How to Negotiate a Raise or a Promotion at Your First Job

Negotiating your salary can be a scary process. Use these tips to enter into negotiations fully prepared to get the compensation you deserve.

Salary negotiation is a delicate give-and-take process. To master the fascinating art of negotiation, job seekers must first understand that they may have to give something up to get something better in return. Easier said than done, you’re probably thinking. New grads in particular make the mistake of assuming their lack of experience can’t bring them lucrative positions. Of course, they’re wrong! No matter where you are in your career, here are some simple tips for how to ask for a raise for new grads – or anyone – can use to negotiate a raise or promotion.

Have realistic expectations

First, let’s get something straight. The era of lifetime employment that ends with a substantial retirement fund at the age of 65 is over. Today’s modern work environment is based on “gigs.” Employees are often compelled to adapt and constantly learn new skills and move to different roles throughout their careers. According to the Bureau of Labor Statistics, 40 percent of people in today’s workforce change jobs annually. Surveys show that the new generation of workers might change their jobs six to seven times between the ages of 20 and 30. Basically, this tells us that every time you switch jobs, you have more chances to bargain better salary incentives.

Don’t let HR intimidate you

Many job seekers are terrified with Human Resources representatives. Remember, just because they’re in charge of the hiring process, doesn’t mean they’re not willing to negotiate. Potential workers have one huge advantage over HR – themselves. It’s expensive to hire new people over and over again. The effect on morale, training time and loss of institutional knowledge may cost a company $150K to replace an employee who makes $60K per year. Thus, it’s a lot better to offer them a five or 10 percent raise rather than risk losing them.

Keep score

Write down all your achievements in a notebook, and keep track of everything you’ve accomplished for the company you’re currently working for. This should include deadlines you’ve met, sales you’ve closed, productivity you’ve increased, extra hours you’ve put in, and anything else you can think of. When it’s time to ask for a raise, you should be able to substantiate your claims. HR will most likely ask why you think you deserve the raise, so it’s important to have all the right arguments to get what you deserve.

Know your worth

Not many people know their worth in a business negotiation, so rather than take a chance at bargaining for themselves and leveraging their knowledge, they choose to remain quiet. It is important to discern where you stand in a company if you want to land a raise. The more valuable you are the higher chances you have to leverage that value and get a few extra perks. There are a lot of great resources, like this one on Ladders, for you to compare your salary.

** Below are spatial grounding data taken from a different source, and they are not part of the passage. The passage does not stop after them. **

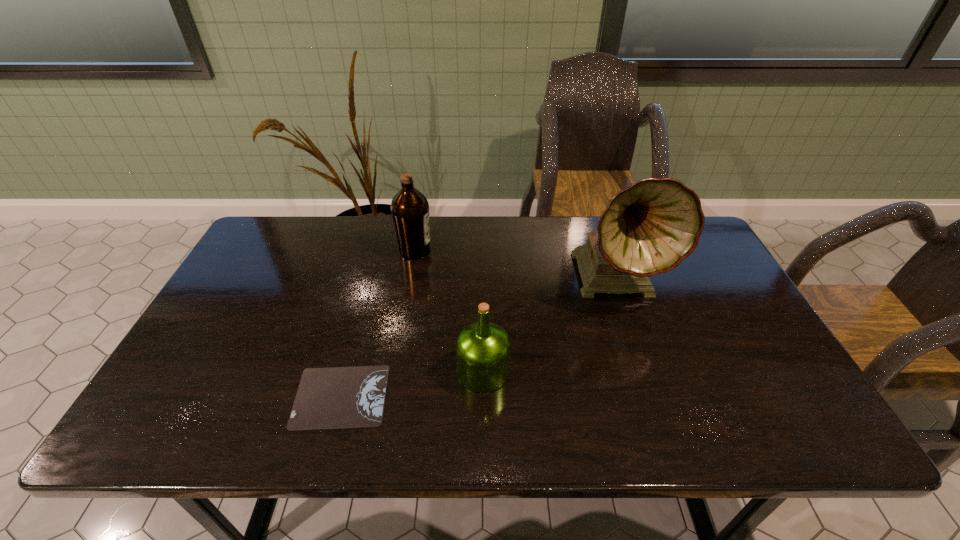
This screenshot has width=960, height=540. In order to click on record player in this screenshot , I will do `click(649, 228)`.

The height and width of the screenshot is (540, 960). I want to click on the rightmost object, so click(649, 228).

The width and height of the screenshot is (960, 540). What are the coordinates of `the third shortest object` in the screenshot? It's located at (410, 209).

Identify the location of the taller olive oil. Image resolution: width=960 pixels, height=540 pixels. (410, 209).

Locate an element on the screen. the nearer olive oil is located at coordinates (483, 349).

Locate an element on the screen. This screenshot has height=540, width=960. the third object from left to right is located at coordinates 483,349.

Locate an element on the screen. This screenshot has width=960, height=540. mousepad is located at coordinates (339, 397).

Locate an element on the screen. This screenshot has height=540, width=960. vacant space located 0.070m from the horn of the record player is located at coordinates (636, 338).

At what (x,y) coordinates should I click in order to perform the action: click on vacant space located on the label of the taller olive oil. Please return your answer as a coordinate pair (x, y). The width and height of the screenshot is (960, 540). Looking at the image, I should click on (474, 251).

Find the location of a particular element. The width and height of the screenshot is (960, 540). free space located 0.140m on the back of the nearer olive oil is located at coordinates (483, 309).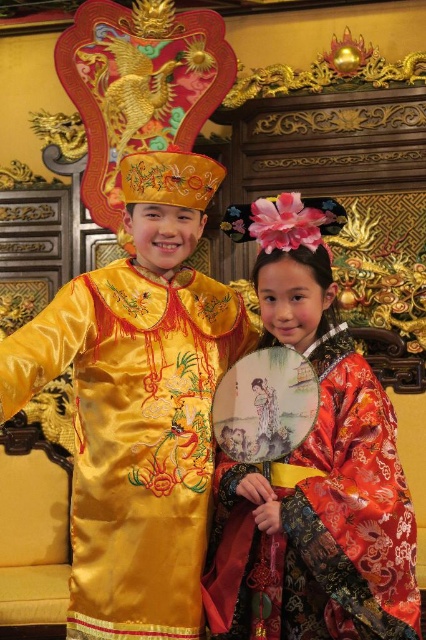
You are organizing a fashion show and need to decide which outfit requires a wider runway to accommodate its movement. Based on the image, which outfit between the satin yellow robe at center and the silky red dress at center would need more space due to its width?

The satin yellow robe at center might be wider than silky red dress at center, so it would require a wider runway to accommodate its movement.

You are a photographer setting up for a traditional Chinese photo shoot. You need to position a camera on a tripod so that both the satin yellow robe at center and the silky red dress at center are in focus. Given that the camera can only focus on objects within a 1.2 meter height range, will both subjects be in focus?

The satin yellow robe at center is much taller than the silky red dress at center. If the height difference between them is more than 1.2 meters, then they won cannot both be in focus. However, since the exact heights aren not provided, we cannot definitively answer this.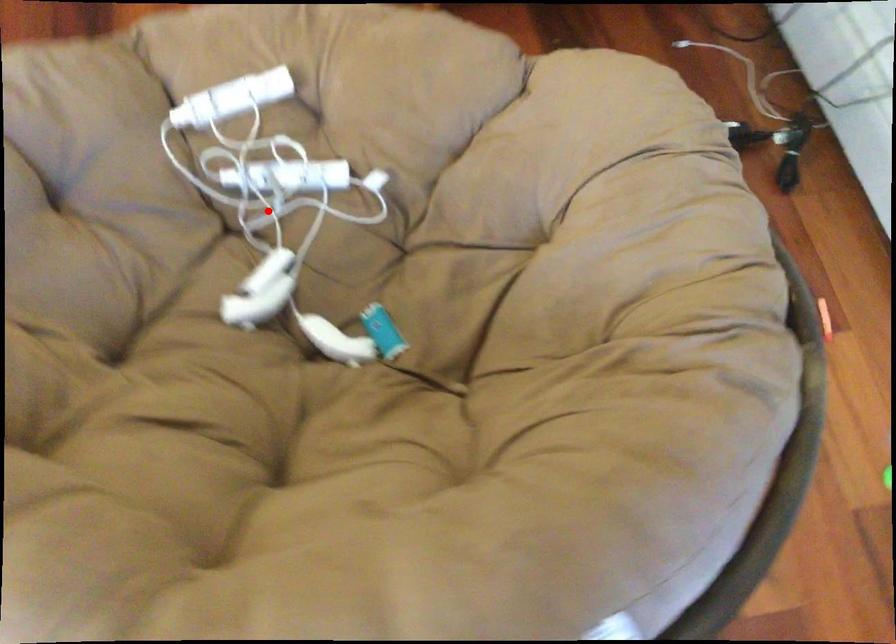
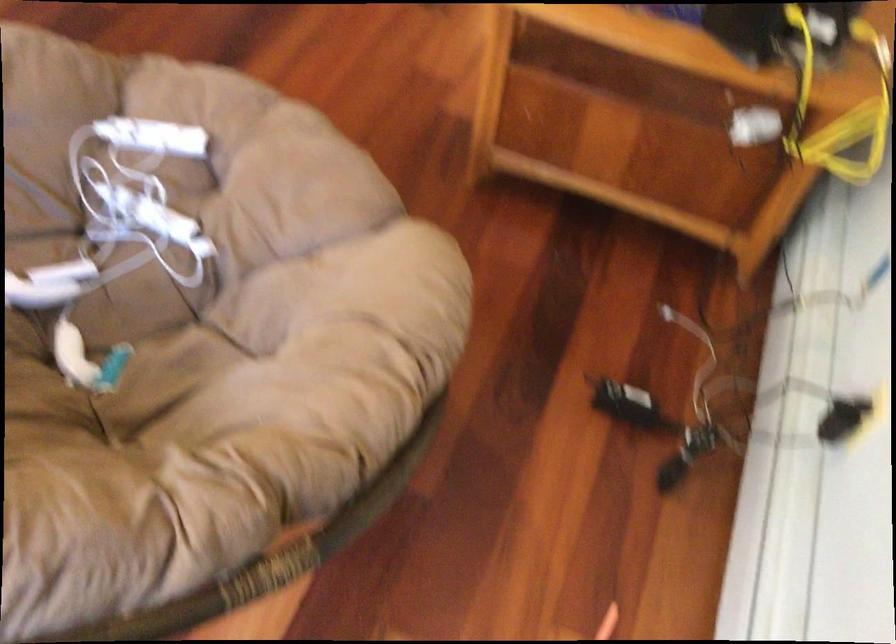
Find the pixel in the second image that matches the highlighted location in the first image.

(113, 236)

Promotions are always negotiation opportunities

That’s right! Getting a promotion (or a raise) makes room for further negotiations. Employees (who want more and are willing to take risks) shouldn’t be afraid of rejecting a first offer for extra incentives. A lot of people fail to understand that hiring managers want them to negotiate; sadly, very few people do it. Why should you let this opportunity slide away, when you can make the most of it? By negotiating, you show determination and fortitude, traits that are so difficult to find in today’s modern workforce.

Asking for a raise or promotion at your first job can be difficult, but pays dividends in the long run. The best person to get you what you deserve is you, so give yourself credit where credit is due and show HR everything you have to offer. Your bank account will thank you later.